Phillips: We play on a real diamond, Porter. You ain’t good enough to lick the dirt off our cleats.
Ham Porter: Watch it, jerk!
Phillips: Shut up, idiot!
Ham Porter: Moron!
Phillips: Scab eater!
Ham Porter: Butt sniffer!
Phillips: Pus licker!
Ham Porter: Fart smeller!
Bertram: [sniffs] Ahh.
Phillips: You eat dog crap for breakfast, geek!
Ham Porter: You mix your Wheaties with your mama’s toe jam!
Sandlot Kids: Yeah!
Phillips: You bob for apples in the toilet! And you like it!
Ham Porter: You play ball like a giiirrrrrrrrl!
[entire group stands in shocked silence]
Phillips: What did you say?
Ham Porter: You heard me.
Phillips: Tomorrow. Noon, at our field. Be there, buffalo-butt breath.
Ham Porter: Count on it, pee-drinking crap-face!
Oh, it is a classic. I find it interesting that there are all these different insults being slung back and forth and the one insult that is so shocking, so insulting, so unforgivable is that “You play ball like a giiirrrrrrrrl!” Playing ball like a girl is worse than not being good enough to lick the dirt off cleats, worse than being called a jerk, idiot, or moron. It is worse than being called a scab eater, butt sniffer, pus licker, or fart smeller. It is worse than a geek eating dog crap for breakfast, mixing Wheaties with your mama’s toe jam, or bobbing for apples in the toilet…and liking it.
The worse insult that you can sling to any little boy on the baseball field is that they play ball like a girl.
My point is that without even realizing it, my husband was passing along stereotypical thoughts and impressions to my son. My husband is not sexist, but that is how stereotypes, racial biases, and profiling are impressed upon us and our children—subtly, unknowingly, and for the most part, innocently. Of course, there are exceptions because I know that there are plenty of racists, misogynists, misandrists, and a whole lot of other hater-ists out there in the world.
Anyway, people need to think critically. I shouldn’t assume every man thinks that he is superior to me because I am a woman. My husband shouldn’t assume that a girl’s swing is inferior to any boy’s swing. Somehow, telling my daughter that she swings like a boy just wouldn’t have the same effect as saying to my son that he swings like a girl.

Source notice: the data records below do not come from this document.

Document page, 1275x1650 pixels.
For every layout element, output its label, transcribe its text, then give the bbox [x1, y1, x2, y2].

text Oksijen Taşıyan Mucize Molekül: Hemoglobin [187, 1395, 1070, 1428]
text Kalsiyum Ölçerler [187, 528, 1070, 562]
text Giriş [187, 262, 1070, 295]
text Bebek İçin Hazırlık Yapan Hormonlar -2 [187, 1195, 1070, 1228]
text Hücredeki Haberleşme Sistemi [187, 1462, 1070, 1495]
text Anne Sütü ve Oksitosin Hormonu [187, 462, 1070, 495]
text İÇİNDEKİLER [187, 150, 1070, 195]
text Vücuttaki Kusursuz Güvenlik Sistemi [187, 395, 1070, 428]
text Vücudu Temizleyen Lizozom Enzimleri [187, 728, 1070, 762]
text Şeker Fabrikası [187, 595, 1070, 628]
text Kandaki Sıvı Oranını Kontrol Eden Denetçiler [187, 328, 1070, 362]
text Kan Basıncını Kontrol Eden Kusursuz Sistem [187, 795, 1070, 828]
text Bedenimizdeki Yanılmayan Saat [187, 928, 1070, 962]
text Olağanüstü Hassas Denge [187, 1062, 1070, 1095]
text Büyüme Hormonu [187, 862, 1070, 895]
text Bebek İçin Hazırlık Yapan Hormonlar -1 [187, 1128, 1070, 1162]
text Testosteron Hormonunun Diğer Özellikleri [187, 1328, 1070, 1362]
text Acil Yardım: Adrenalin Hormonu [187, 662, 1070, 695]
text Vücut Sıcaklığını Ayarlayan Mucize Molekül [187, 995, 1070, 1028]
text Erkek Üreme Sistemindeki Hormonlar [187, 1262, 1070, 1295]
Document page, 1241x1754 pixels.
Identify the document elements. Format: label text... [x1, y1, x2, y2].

Now, this story is leading you up to something else that I have been pondering about the last couple of days. It has to do with stereotyping and profiling. I can’t go into all the different cases of stereotyping and profiling because that would take forever, so I will go with the story that is in the news right now—Professor Gates vs. Sgt. Crowley, with a little interference from President Obama on the side.
Every police officer out there is not racist. Not every African-American is a criminal. After doing some research, I believe that the entire incident between Professor Gates and Sgt. Crowley is unfortunate and unhelpful toward healing race relations in our country. I think that Sgt. Crowley was doing his job, while Professor Gates was upset that he was being questioned about his right to be in his own home. Any person would have been upset if they were tired from a trip and just wanted to get home and were being questioned by the police because someone was concerned enough to call 911 and report a possible break in.
I would like to think that in retrospect that the Professor is pleased to know that people in his community care enough about each other to step up and make that call.
Will this cause people to become wary of calling 911 and getting involved because they do not want to have their motives questioned or be called a racist? Will this cause people to not give eyewitness accounts because they do not want to describe race or seen as racially profiling? Will this cause police officers to pause before acting or questioning someone because they would not want to be labeled as showing a racial bias? Will this cause police officers from doing their jobs to protect and serve our communities because they do not want to be accused of being racist?
Was it really necessary for President Obama to speak about this case?
Oh, and what signal does sitting around having a beer to solve a problem send to all those folks in AA that are trying to overcome the urge to drink when faced with a problem?